* [DIRECTIVE A]: Set down the entire AG News classification assignment word for word.

━━━ EXCERPT PROVIDED ━━━

# Task: News Topic Classification with AG News

## Objective
Classify **news articles** into 4 categories (*World, Sports, Business, Sci/Tech*) using different **text representation methods**.

<small>[AG News Classification Dataset on Kaggle](https://www.kaggle.com/datasets/amananandrai/ag-news-classification-dataset)</small>
    
---

## Step 1: Data Preparation
- Load the **AG News dataset** (train.csv & test.csv).  
- Combine the **title + description** into one text field.  
- Apply **basic preprocessing**:
  - Lowercase  
  - Remove symbols/punctuation  
  - Try stopwords removal or stemming → compare results  

---

## Step 2: Representations to Try
You must implement **all 5 methods** below:

1. **Bag of Words (BoW)**  
   - Represent each text as a count of words.  


2. **TF-IDF**  
   - Apply TF-IDF weighting instead of raw counts.  


3. **N-grams (Bi/Tri-grams)**  
   - Use bigrams and trigrams to capture context.   

    
4. **Word2Vec (Pretrained)**  
   - Use pretrained embeddings (e.g., GoogleNews vectors).  
   - Convert each document into a vector (average word embeddings).  

    
5. **Doc2Vec**  
   - Train your own Doc2Vec model on the dataset.  
   - Represent each document with its vector.  
   
---

## Step 3: Try Two Classifiers
For **each text representation method**, train **two different models** and compare:

- **Logistic Regression**
- **Naive Bayes** (or any other model of your choice, e.g., SVM, Decision Tree)

Hint:  
- Logistic Regression usually performs well on sparse features (BoW, TF-IDF, N-grams).  
- Naive Bayes is very fast and works surprisingly well for text classification.  
- Compare their accuracy for each representation.

━━━ DATASET ━━━

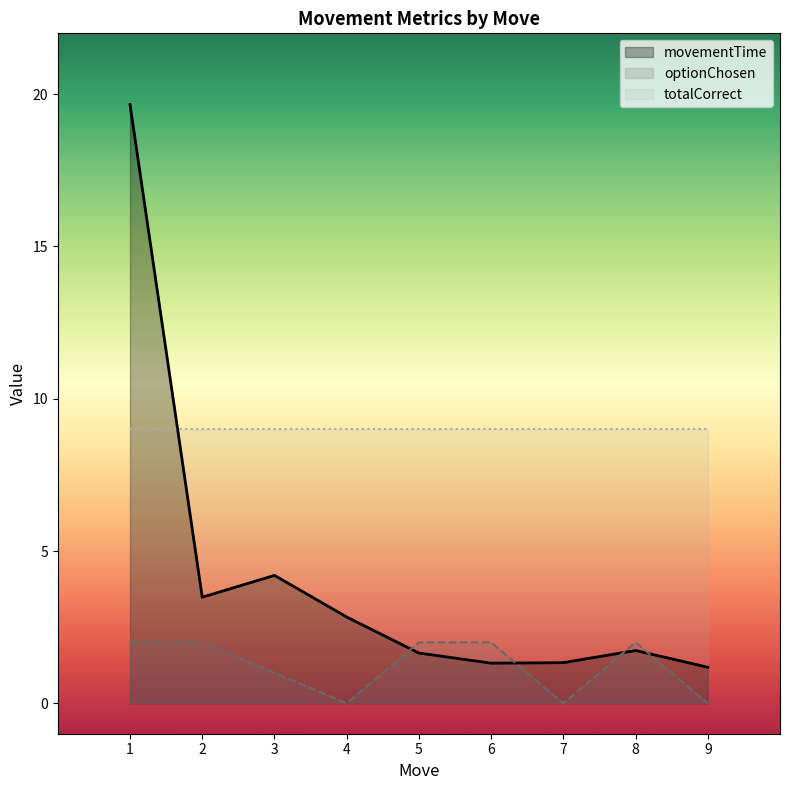

Which series changed the most between 5 and 8?

movementTime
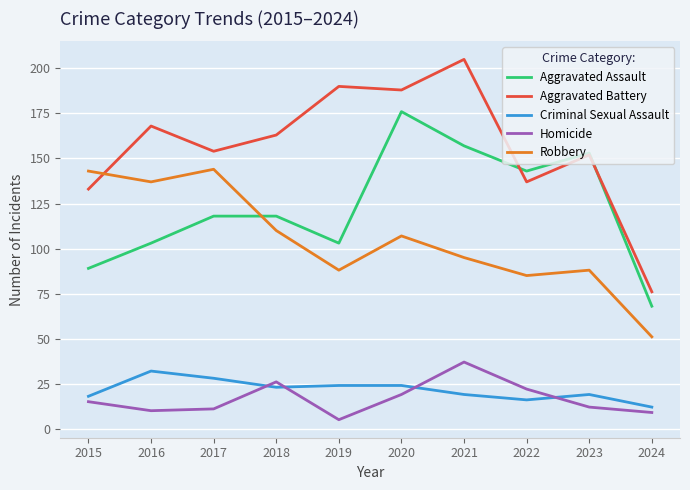

True or false: Criminal Sexual Assault and Robbery cross at least once.

False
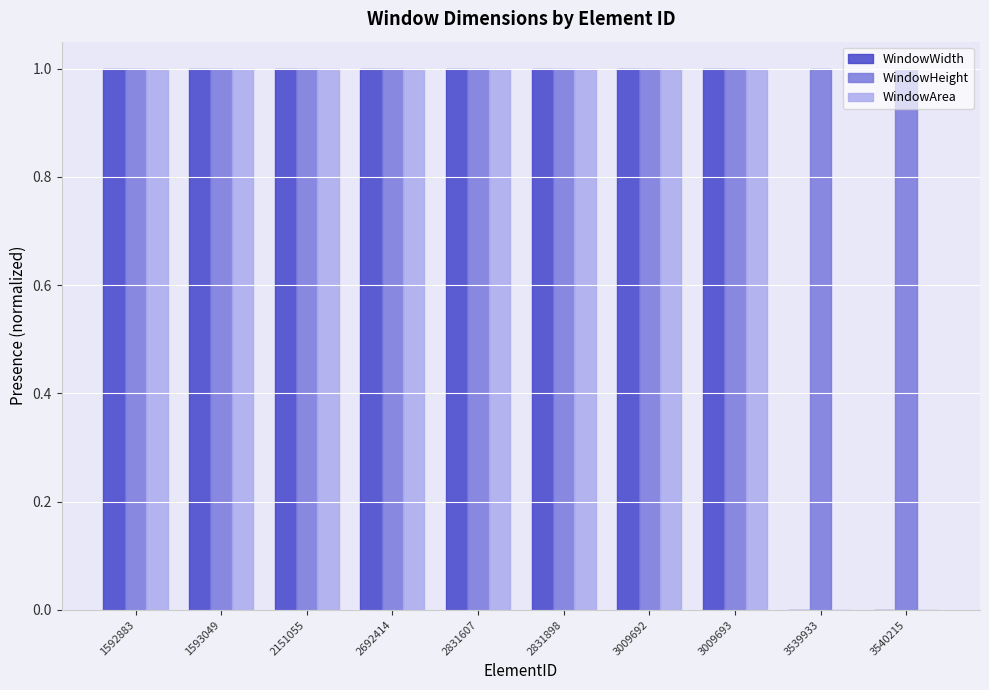

How many groups of bars are there?

10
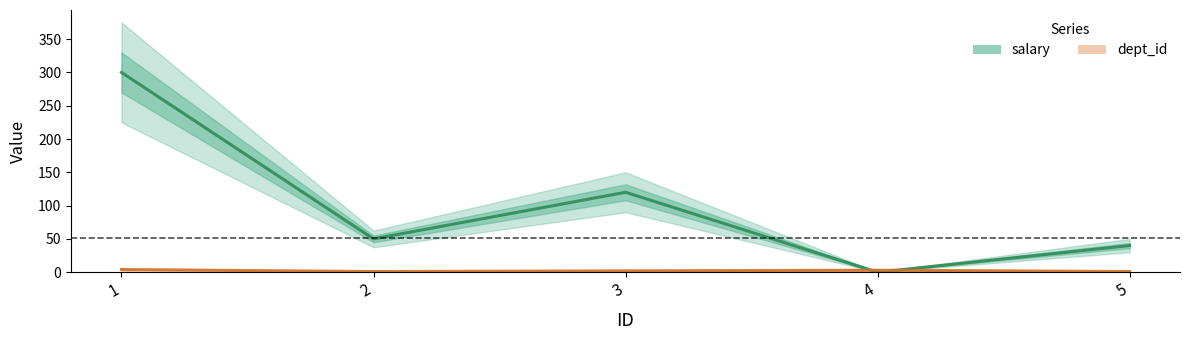

List the labels in order of salary value, smallest first.

4, 5, 2, 3, 1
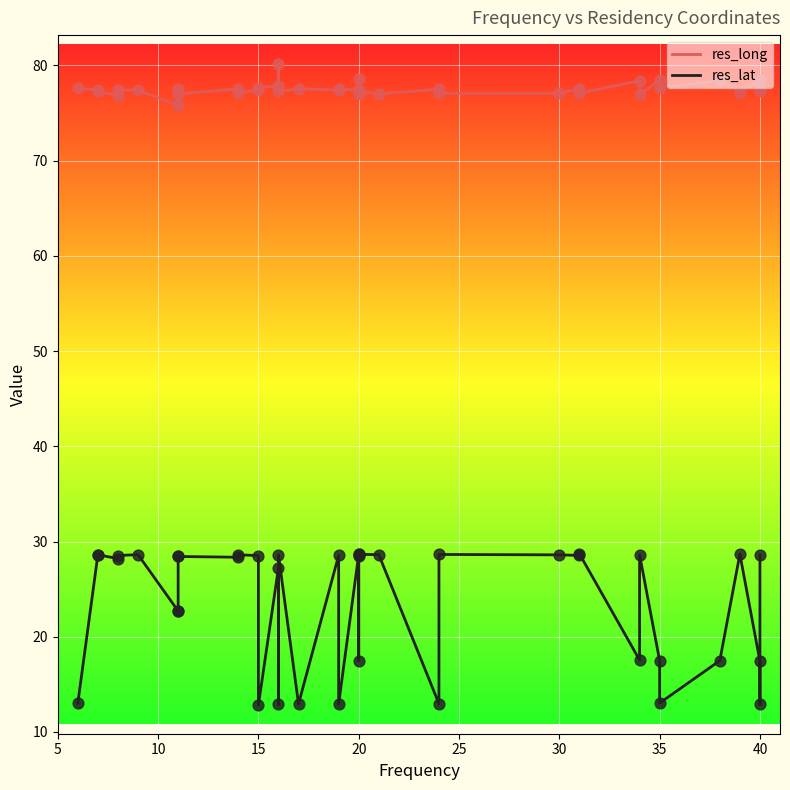

At how many categories does at least one series exceed 36?

40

━━━

* [DIRECTIVE B]: Extract the entries from the line containing "List the labels" down through the last line of the entries, including both ends. Leave the pictures out of your answer.

* [EXPECTED OUTPUT A]:
# Task: News Topic Classification with AG News

## Objective
Classify **news articles** into 4 categories (*World, Sports, Business, Sci/Tech*) using different **text representation methods**.

<small>[AG News Classification Dataset on Kaggle](https://www.kaggle.com/datasets/amananandrai/ag-news-classification-dataset)</small>
    
---

## Step 1: Data Preparation
- Load the **AG News dataset** (train.csv & test.csv).  
- Combine the **title + description** into one text field.  
- Apply **basic preprocessing**:
  - Lowercase  
  - Remove symbols/punctuation  
  - Try stopwords removal or stemming → compare results  

---

## Step 2: Representations to Try
You must implement **all 5 methods** below:

1. **Bag of Words (BoW)**  
   - Represent each text as a count of words.  


2. **TF-IDF**  
   - Apply TF-IDF weighting instead of raw counts.  


3. **N-grams (Bi/Tri-grams)**  
   - Use bigrams and trigrams to capture context.   

    
4. **Word2Vec (Pretrained)**  
   - Use pretrained embeddings (e.g., GoogleNews vectors).  
   - Convert each document into a vector (average word embeddings).  

    
5. **Doc2Vec**  
   - Train your own Doc2Vec model on the dataset.  
   - Represent each document with its vector.  
   
---

## Step 3: Try Two Classifiers
For **each text representation method**, train **two different models** and compare:

- **Logistic Regression**
- **Naive Bayes** (or any other model of your choice, e.g., SVM, Decision Tree)

Hint:  
- Logistic Regression usually performs well on sparse features (BoW, TF-IDF, N-grams).  
- Naive Bayes is very fast and works surprisingly well for text classification.  
- Compare their accuracy for each representation.

* [EXPECTED OUTPUT B]:
List the labels in order of salary value, smallest first.

4, 5, 2, 3, 1

At how many categories does at least one series exceed 36?

40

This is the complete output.